Princeton all-time moment No. 10 – The Comeback

We’re counting down the top 10 moments in each Ivy school’s history as part of our Ivy League at 60 retrospective. We’re starting with Princeton because that’s where Hoagie Haven is.


To most observers, Ivy League basketball in the 20th century was not much more than an annual ritual the purpose of which was to crown either Penn or Princeton as champions. Naturally, the annual home and home series between these two combatants developed into the fiercest rivalry in collegiate basketball. None was more intense … and none was as much fun.

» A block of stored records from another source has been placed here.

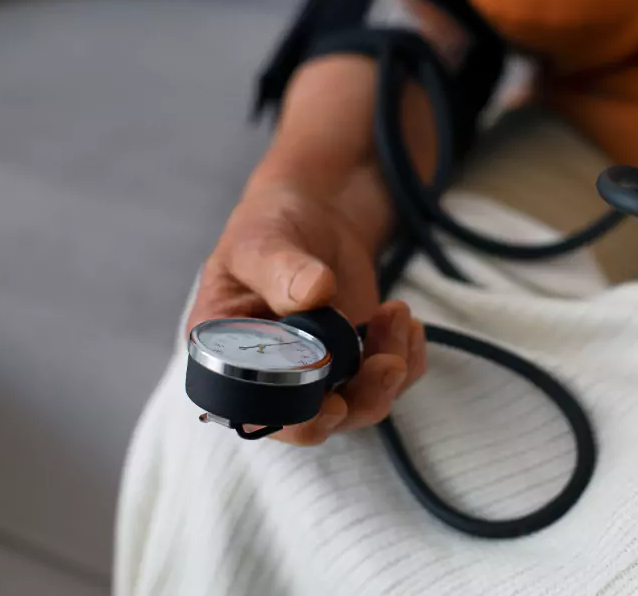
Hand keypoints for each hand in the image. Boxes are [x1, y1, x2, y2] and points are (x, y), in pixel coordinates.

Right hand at [187, 186, 426, 443]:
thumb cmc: (268, 227)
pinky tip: (405, 320)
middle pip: (320, 421)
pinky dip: (408, 358)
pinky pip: (392, 381)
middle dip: (361, 397)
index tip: (336, 403)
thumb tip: (314, 293)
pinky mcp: (357, 362)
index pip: (257, 414)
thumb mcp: (262, 240)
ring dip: (390, 368)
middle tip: (388, 361)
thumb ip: (281, 267)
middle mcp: (273, 380)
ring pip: (362, 404)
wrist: (312, 216)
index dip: (298, 420)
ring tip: (396, 313)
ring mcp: (320, 375)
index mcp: (229, 359)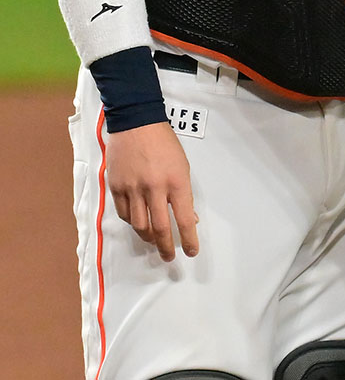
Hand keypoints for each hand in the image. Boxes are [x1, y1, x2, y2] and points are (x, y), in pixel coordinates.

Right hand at [105, 121, 198, 260]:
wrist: (136, 124)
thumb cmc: (164, 143)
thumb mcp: (182, 165)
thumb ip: (183, 192)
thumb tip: (189, 217)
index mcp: (176, 180)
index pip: (184, 217)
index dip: (189, 238)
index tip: (191, 252)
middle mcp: (154, 188)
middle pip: (160, 228)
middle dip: (166, 246)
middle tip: (169, 256)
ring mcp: (133, 189)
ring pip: (139, 225)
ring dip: (148, 237)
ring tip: (155, 241)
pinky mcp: (116, 187)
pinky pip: (124, 214)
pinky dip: (133, 222)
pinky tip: (139, 223)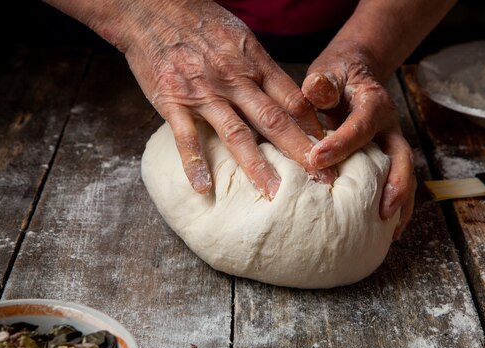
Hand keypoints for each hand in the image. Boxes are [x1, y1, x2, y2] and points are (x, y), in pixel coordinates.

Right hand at [68, 0, 334, 197]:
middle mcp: (235, 80)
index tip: (331, 151)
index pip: (293, 100)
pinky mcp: (172, 101)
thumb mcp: (241, 39)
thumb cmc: (201, 22)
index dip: (314, 128)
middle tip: (322, 180)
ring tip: (273, 192)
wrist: (152, 7)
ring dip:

On Feb. 9, 1999, the Tigers arrived at The Palestra for the season’s first meeting. At 6-0 in Ivy competition, the Tigers were riding a 10-game winning streak that was sparked by a Rainbow Classic sweep of Florida State, Charlotte and Texas on successive nights in December. The Tigers looked forward to their annual Palestra visit with a great deal of confidence. But as the pundits like to say, when these two get together, “you can throw the record book away.”

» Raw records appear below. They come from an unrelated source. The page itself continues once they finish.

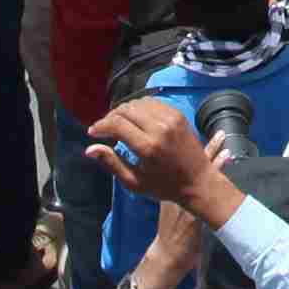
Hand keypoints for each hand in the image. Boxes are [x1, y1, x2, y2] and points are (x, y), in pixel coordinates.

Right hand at [88, 96, 227, 220]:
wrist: (198, 181)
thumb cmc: (164, 186)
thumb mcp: (134, 182)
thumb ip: (112, 163)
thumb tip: (89, 149)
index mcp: (148, 146)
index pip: (117, 124)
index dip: (101, 125)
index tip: (93, 132)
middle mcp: (159, 128)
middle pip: (126, 110)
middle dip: (110, 117)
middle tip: (104, 128)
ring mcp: (171, 118)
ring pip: (138, 103)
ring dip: (124, 110)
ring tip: (118, 123)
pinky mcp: (178, 114)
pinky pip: (152, 102)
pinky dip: (139, 108)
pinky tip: (135, 119)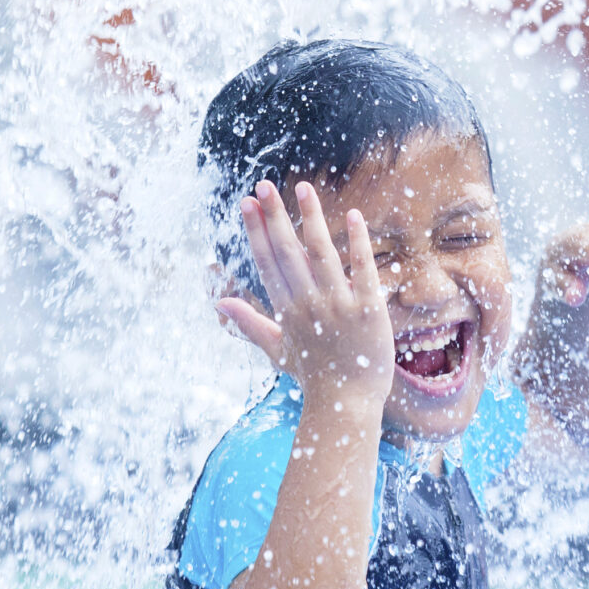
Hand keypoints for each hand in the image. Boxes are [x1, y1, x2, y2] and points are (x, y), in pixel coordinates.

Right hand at [216, 180, 394, 408]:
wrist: (349, 403)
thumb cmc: (314, 376)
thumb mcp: (276, 350)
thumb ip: (249, 323)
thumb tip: (219, 302)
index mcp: (286, 311)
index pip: (268, 263)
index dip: (256, 231)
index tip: (247, 203)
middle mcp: (308, 304)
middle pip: (287, 252)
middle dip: (274, 216)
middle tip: (263, 185)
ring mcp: (338, 306)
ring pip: (322, 253)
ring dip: (311, 218)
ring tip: (303, 188)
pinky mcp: (368, 310)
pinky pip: (362, 270)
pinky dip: (358, 243)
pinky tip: (353, 216)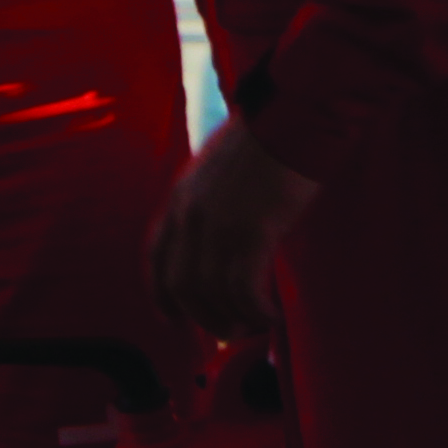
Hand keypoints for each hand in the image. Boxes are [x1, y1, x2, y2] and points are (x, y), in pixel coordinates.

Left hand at [150, 120, 316, 339]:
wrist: (292, 115)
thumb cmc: (267, 137)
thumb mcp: (218, 168)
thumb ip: (210, 200)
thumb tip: (222, 236)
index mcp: (179, 196)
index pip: (155, 257)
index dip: (160, 294)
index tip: (172, 320)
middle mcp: (191, 214)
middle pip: (182, 285)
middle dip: (202, 317)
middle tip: (227, 331)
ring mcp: (219, 224)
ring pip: (213, 293)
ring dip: (234, 318)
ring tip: (255, 326)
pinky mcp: (253, 231)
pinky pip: (245, 289)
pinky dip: (256, 310)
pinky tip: (271, 316)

Brian Earl got things underway on a positive note, opening the scoring with a long three-pointer. The Quakers answered with a 29-0 run, stunning the Tigers and igniting a frenzy in the packed arena. (The noise generated by a full house in the Palestra is unlike anything this writer has ever experienced.) At the half, the lead was 33-9, achieved in perhaps the best 20 minutes played by any of Fran Dunphy’s teams. Two minutes into the second half, the Quakers extended the lead to 40-13.

A clearly exasperated Bill Carmody called a timeout. He is alleged to have suggested to his befuddled club, “You are smart guys, you figure it out.” The unlikeliest comeback in history followed.

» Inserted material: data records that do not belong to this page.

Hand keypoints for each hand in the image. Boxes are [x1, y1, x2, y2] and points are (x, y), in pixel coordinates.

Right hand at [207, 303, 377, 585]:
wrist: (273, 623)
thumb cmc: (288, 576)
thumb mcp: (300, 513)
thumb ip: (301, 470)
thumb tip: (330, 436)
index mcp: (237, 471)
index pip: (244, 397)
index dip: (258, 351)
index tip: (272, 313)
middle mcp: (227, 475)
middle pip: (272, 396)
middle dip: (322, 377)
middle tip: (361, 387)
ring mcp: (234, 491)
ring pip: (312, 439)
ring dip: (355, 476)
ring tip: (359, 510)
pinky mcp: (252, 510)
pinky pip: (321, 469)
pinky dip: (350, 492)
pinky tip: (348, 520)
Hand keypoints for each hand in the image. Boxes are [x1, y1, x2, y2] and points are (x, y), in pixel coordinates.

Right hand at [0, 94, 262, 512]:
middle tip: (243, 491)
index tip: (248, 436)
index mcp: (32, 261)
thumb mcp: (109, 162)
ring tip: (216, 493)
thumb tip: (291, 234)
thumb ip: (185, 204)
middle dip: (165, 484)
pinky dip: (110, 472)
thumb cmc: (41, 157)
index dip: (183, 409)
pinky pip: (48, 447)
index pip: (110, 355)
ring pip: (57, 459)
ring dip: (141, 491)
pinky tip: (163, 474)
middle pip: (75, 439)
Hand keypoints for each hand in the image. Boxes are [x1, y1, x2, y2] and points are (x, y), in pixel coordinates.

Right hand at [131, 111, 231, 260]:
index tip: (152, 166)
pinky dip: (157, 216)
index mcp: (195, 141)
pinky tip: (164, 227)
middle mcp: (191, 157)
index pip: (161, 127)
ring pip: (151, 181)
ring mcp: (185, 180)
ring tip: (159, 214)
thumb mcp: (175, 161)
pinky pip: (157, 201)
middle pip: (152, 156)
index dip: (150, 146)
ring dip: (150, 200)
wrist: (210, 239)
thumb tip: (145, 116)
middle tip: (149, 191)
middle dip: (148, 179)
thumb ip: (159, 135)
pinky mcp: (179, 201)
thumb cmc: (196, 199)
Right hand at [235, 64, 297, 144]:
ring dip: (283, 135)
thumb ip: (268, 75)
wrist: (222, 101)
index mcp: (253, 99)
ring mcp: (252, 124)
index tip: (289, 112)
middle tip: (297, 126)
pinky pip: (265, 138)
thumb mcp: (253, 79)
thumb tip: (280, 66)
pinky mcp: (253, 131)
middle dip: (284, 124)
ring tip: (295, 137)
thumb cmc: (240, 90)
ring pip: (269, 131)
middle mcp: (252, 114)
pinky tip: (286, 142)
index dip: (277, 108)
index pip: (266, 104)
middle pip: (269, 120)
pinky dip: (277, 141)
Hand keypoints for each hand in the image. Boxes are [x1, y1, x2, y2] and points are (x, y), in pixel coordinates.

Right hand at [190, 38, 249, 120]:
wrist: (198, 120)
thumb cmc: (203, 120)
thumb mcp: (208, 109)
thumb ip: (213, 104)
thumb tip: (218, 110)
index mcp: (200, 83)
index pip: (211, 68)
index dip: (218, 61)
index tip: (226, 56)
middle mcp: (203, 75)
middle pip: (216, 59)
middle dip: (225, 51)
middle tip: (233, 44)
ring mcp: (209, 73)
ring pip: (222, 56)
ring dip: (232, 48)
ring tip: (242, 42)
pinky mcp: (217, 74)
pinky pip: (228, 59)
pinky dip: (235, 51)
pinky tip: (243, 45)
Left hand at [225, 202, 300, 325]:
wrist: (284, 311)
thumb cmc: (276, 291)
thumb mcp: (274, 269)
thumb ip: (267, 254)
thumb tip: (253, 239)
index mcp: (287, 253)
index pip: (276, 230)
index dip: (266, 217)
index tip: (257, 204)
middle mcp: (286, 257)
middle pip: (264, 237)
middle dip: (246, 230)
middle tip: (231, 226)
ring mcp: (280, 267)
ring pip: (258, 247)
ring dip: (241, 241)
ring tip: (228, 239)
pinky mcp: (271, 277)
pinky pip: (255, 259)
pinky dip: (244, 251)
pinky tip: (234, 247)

Holding the hot-shooting Quakers to nine more points, the Tigers scored an astonishing 37 of their own behind the heroics of Brian Earl and rookie center Chris Young. Young’s sweeping hook shot gave the Tigers the lead, 50-49, at the 2:14 mark. Neither team scored again and the chapter titled “Black Tuesday” went into Palestra history.

It must be pointed out (before The AQ gets a chance) that Penn rebounded nicely, winning their last seven games, including a Jadwin thrashing of the Tigers, to claim another Ivy title. But “The Comeback” remains an unforgettable moment in the best rivalry of all.